** EXERCISE OBJECTIVE **
Transcribe the passage of the Docker excerpt below, from "This proved super" to "on my network.", word for word.
═════ DOCUMENT EXCERPT ═════
After all, Docker is super popular in self-hosting circles for its “convenience” and “security.” There’s a vast repository of images that exist for almost any software you might want. You could run almost anything you want with a simple docker run, and it’ll run securely in a container. What isn’t there to like?

This is probably going to be one of my most controversial blog posts, but the truth is that over the past decade, I’ve run into so many issues with Docker that I’ve simply had enough of it. I now avoid Docker like the plague. In fact, if some software is only available as a Docker container—or worse, requires Docker compose—I sigh and create a full VM to lock away the madness.

This may seem extreme, but fundamentally, this boils down to several things:

The Docker daemon’s complete overreach;
Docker’s lack of UID isolation by default;
Docker’s lack of init by default; and
The quality of Docker images.

Let’s dive into this.

Docker daemon overreach

The Docker daemon basically thinks it owns the whole system. For example, it completely rearranges the firewall rules on a system by default without ever asking, instead of deferring to the system administrator. Every time the Docker daemon starts, it changes iptables’s FORWARD chain’s policy to DROP for no reason. If you don’t like this, you can disable the firewall changes and completely break networking in containers.

If you want to use your own firewall rules with Docker, you better get used to hooking into Docker’s firewall rules, and they stop working if Docker isn’t running. It’s Docker’s way… or the highway. No software should act like it owns the whole system.

This proved super irritating when I had BGP VMs doing routing and Docker just kept mangling the firewall whenever it felt like it. As a result, Docker is permanently banned on any machine doing routing on my network.

Docker’s lack of UID isolation by default

By default, Docker chooses to not use UID namespaces. This means that the user root inside the Docker container is the root user on the system. If you are running a container that assumes “Docker is security” and runs the application as root, and that application gets pwned, the oldest layer of security on Unix-like systems—UID isolation—is already broken. Will seccomp be good enough to protect your system? Do you really want to find out?¹

This also means that if the container creates a user and runs the application as that user, that UID can easily collide with a user on the real system, making it that much easier to take over that user. Now consider that the default UID for users is 1000²… it’s quite likely for the container to be running as the user you are logged in right now! Isn’t that comforting?

You can turn on UID namespaces, but the process is super painful and doing so wipes out the entire Docker state, requiring all images and containers to be recreated. It can also only have one UID namespace for all containers running under the same Docker daemon, which isn’t what I’d consider sufficient isolation between containers.

UID namespaces should be enabled by default, but I assume it isn’t because it’ll break many images. This is the curse of the vast repository of images. For Docker to be secure, it needs to run each container in its own UID namespace by default.
═════ DATASET ROWS ═════
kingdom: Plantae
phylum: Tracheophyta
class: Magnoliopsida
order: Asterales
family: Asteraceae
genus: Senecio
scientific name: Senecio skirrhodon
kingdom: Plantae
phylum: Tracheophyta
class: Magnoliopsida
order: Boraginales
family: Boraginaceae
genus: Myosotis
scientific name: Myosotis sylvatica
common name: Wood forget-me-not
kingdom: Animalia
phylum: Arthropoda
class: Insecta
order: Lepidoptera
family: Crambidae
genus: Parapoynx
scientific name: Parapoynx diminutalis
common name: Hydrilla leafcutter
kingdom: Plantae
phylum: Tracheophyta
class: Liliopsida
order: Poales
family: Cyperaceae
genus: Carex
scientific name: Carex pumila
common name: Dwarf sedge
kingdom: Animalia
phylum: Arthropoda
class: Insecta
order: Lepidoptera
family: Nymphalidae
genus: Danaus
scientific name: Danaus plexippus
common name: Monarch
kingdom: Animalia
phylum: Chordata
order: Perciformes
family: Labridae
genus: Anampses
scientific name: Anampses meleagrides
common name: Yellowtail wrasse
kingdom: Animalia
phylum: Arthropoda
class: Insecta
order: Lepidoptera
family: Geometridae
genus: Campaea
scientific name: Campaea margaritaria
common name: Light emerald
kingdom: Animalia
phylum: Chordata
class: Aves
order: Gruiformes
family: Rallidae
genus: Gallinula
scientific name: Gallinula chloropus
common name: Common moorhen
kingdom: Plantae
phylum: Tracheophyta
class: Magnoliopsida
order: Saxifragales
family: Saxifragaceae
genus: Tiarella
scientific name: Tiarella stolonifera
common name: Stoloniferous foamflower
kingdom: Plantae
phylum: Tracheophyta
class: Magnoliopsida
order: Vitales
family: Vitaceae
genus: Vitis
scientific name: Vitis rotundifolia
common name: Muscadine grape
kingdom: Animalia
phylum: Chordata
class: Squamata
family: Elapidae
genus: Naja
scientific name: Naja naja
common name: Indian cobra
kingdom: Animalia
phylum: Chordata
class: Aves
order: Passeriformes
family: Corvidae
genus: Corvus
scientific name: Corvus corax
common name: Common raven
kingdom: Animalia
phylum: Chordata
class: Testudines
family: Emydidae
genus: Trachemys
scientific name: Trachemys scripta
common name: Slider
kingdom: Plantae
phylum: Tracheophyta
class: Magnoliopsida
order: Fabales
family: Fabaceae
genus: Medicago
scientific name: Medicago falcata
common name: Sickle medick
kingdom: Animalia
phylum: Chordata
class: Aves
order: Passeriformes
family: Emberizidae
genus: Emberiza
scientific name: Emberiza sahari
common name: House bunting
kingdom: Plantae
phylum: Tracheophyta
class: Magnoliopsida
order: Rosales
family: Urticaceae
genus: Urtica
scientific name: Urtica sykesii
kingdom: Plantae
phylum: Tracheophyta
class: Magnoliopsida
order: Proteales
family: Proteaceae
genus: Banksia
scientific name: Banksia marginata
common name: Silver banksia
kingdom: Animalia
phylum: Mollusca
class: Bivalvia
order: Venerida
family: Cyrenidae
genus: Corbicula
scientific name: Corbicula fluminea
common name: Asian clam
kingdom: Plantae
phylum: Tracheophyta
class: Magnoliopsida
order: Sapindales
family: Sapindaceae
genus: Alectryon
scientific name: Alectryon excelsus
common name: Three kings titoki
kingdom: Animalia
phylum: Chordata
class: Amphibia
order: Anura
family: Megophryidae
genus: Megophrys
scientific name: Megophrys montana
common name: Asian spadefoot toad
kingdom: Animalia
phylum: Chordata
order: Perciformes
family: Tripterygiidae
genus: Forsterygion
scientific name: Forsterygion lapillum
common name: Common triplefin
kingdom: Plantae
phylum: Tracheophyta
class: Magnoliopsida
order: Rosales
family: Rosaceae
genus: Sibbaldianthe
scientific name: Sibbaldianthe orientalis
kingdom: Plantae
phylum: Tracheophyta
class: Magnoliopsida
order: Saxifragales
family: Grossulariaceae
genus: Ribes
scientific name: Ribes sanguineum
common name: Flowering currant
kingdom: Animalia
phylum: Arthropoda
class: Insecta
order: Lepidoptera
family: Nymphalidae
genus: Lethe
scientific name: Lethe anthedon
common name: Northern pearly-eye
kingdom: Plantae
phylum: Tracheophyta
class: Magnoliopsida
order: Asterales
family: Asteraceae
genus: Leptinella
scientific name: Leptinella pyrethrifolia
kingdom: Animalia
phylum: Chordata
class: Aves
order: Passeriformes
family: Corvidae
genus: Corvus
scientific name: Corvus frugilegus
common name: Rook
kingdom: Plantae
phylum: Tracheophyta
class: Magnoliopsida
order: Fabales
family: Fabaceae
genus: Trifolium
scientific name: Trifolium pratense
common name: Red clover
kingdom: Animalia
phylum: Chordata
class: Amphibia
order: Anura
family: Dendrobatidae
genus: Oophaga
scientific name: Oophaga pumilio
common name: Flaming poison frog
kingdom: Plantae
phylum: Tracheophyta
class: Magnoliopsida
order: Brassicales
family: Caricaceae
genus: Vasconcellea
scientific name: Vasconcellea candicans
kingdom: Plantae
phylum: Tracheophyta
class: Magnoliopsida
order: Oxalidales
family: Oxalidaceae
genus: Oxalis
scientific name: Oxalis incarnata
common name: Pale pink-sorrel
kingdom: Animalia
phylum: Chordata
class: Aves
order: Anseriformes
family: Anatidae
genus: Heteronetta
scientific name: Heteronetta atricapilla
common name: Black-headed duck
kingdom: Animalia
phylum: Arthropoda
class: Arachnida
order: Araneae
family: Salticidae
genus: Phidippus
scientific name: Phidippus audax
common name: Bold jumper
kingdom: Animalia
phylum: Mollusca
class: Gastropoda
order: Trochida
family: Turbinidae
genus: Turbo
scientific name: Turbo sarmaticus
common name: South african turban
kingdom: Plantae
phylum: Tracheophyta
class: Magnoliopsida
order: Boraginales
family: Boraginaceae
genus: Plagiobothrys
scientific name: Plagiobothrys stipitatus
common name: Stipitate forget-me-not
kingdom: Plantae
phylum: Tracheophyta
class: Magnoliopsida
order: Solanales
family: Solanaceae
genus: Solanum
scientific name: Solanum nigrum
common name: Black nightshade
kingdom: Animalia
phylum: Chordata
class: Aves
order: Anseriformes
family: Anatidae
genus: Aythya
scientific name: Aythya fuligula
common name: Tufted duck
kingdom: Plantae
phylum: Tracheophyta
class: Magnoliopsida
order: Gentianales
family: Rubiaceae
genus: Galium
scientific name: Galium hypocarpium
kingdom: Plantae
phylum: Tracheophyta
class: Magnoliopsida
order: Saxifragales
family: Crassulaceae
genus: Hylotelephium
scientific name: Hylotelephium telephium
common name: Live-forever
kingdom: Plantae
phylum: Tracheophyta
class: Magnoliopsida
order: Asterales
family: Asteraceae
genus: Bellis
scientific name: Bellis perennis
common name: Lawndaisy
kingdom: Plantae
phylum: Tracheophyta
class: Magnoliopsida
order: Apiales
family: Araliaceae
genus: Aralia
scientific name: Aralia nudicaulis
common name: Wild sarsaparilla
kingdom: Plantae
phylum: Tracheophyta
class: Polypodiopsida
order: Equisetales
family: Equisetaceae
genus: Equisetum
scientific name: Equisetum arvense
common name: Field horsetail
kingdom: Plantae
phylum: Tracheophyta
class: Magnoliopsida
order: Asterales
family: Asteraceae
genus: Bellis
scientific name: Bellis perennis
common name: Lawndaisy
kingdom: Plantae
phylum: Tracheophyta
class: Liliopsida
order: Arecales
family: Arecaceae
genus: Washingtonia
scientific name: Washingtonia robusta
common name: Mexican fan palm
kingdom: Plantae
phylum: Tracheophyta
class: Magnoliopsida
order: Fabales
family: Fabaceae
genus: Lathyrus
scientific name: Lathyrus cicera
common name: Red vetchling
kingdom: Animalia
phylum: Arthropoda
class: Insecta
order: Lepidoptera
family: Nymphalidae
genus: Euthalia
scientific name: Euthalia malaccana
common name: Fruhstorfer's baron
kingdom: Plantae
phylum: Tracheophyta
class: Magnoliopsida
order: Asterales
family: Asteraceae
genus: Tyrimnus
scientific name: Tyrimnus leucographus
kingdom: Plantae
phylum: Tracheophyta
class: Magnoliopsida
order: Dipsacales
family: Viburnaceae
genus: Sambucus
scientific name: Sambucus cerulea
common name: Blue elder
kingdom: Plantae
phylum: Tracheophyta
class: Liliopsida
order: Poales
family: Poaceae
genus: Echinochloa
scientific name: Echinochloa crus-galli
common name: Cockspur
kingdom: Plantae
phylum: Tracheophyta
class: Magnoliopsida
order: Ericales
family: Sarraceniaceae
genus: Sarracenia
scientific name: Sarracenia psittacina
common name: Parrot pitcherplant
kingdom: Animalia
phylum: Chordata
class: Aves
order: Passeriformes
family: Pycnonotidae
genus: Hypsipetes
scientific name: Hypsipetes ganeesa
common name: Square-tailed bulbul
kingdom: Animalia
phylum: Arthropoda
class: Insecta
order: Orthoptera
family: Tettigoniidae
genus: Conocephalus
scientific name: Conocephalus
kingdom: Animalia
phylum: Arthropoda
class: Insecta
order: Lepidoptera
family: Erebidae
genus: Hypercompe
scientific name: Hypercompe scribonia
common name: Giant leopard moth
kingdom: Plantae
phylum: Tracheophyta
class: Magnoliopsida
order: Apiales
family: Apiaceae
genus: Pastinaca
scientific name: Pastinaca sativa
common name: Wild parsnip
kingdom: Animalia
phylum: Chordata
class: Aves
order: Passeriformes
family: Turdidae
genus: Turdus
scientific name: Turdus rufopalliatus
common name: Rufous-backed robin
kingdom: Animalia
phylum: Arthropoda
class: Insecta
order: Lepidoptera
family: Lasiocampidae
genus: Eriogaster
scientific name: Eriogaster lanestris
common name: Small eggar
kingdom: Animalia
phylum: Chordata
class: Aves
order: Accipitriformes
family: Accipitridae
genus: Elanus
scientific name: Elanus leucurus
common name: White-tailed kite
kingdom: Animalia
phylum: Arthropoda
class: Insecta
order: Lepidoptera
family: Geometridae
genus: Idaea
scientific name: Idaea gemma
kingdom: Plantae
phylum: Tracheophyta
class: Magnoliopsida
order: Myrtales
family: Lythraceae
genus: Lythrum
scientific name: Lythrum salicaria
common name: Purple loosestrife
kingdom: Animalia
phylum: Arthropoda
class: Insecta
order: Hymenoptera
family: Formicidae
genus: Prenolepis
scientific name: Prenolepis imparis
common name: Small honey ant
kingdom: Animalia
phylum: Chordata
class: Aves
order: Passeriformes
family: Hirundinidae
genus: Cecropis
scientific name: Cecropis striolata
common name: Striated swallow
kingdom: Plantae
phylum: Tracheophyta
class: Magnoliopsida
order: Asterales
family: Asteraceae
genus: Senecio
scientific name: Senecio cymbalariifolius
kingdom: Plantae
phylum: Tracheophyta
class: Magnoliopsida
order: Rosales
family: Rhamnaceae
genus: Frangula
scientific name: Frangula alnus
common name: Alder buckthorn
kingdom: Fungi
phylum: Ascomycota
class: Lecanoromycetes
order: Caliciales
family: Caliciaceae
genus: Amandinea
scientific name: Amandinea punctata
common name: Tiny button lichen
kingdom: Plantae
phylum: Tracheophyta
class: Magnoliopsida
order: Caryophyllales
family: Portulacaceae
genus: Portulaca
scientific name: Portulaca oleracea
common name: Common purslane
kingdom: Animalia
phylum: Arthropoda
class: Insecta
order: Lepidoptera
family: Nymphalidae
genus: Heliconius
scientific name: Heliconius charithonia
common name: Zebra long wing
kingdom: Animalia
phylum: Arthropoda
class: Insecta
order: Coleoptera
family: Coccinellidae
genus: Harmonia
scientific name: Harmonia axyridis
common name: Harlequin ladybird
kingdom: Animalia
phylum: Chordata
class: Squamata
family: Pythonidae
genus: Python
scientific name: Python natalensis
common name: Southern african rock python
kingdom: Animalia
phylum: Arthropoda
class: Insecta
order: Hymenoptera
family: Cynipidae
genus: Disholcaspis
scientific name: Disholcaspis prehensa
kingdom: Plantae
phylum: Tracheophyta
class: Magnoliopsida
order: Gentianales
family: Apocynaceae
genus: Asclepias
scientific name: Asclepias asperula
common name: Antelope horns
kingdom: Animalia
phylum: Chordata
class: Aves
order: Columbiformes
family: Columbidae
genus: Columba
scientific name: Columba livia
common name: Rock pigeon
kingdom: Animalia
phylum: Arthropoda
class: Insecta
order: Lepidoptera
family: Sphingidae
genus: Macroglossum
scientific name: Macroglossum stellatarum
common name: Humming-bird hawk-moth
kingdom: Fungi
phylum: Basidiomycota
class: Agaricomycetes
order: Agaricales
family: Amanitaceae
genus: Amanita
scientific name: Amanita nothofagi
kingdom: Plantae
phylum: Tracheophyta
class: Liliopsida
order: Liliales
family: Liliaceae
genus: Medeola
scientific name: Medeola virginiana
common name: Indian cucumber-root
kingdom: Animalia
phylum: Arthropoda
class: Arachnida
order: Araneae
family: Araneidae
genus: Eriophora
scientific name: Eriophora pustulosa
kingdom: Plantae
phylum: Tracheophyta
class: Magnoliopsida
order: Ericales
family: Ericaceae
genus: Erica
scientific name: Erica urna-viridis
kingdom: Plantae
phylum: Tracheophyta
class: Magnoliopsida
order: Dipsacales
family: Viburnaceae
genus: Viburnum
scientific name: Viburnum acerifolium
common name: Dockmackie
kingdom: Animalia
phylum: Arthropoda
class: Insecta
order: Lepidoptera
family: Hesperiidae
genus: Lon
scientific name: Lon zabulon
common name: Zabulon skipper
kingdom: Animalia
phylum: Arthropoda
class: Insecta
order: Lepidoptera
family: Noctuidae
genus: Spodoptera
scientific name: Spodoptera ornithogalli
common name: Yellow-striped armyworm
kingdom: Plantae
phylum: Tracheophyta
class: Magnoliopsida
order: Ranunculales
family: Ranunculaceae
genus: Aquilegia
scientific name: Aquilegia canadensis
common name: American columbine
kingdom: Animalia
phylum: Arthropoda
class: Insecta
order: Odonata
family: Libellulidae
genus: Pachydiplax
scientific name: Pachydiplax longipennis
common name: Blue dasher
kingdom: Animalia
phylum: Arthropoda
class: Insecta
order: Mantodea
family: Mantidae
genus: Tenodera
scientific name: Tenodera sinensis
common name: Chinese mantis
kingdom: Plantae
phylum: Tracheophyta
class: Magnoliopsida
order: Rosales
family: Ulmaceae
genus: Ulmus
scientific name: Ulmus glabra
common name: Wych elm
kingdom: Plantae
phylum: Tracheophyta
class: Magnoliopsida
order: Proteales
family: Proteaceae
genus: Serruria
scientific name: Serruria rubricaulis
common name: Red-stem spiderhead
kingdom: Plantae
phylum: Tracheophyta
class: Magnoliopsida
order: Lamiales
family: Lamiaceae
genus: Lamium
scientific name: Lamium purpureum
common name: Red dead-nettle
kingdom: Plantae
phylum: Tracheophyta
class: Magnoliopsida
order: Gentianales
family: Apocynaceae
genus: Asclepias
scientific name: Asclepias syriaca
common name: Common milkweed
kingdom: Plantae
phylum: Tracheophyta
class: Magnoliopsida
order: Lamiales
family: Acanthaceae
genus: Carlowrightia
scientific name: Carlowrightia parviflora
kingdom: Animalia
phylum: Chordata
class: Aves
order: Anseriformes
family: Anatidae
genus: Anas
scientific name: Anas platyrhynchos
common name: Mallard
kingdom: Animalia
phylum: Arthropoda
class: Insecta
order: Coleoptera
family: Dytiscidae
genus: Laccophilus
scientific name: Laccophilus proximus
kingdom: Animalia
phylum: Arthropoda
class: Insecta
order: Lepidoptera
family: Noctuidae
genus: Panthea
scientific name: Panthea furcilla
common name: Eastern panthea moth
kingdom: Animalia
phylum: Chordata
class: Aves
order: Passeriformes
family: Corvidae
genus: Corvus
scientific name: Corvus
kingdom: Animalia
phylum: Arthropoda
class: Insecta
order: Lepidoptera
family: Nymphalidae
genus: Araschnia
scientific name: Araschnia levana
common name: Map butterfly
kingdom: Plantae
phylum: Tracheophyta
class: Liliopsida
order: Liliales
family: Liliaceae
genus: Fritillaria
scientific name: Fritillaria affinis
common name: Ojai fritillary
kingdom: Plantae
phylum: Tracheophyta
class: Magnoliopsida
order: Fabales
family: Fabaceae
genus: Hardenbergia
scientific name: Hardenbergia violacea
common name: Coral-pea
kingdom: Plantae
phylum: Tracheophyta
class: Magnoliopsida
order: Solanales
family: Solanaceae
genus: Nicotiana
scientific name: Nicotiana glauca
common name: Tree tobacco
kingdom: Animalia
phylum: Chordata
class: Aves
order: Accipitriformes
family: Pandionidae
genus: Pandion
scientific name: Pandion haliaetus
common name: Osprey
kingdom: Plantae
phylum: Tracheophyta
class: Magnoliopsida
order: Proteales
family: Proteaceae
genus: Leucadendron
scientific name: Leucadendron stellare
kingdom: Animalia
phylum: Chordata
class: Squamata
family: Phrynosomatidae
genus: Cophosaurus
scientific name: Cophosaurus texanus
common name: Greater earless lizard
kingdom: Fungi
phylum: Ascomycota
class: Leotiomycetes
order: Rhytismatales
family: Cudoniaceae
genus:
═════
** CORRECT OUTPUT **
This proved super irritating when I had BGP VMs doing routing and Docker just kept mangling the firewall whenever it felt like it. As a result, Docker is permanently banned on any machine doing routing on my network.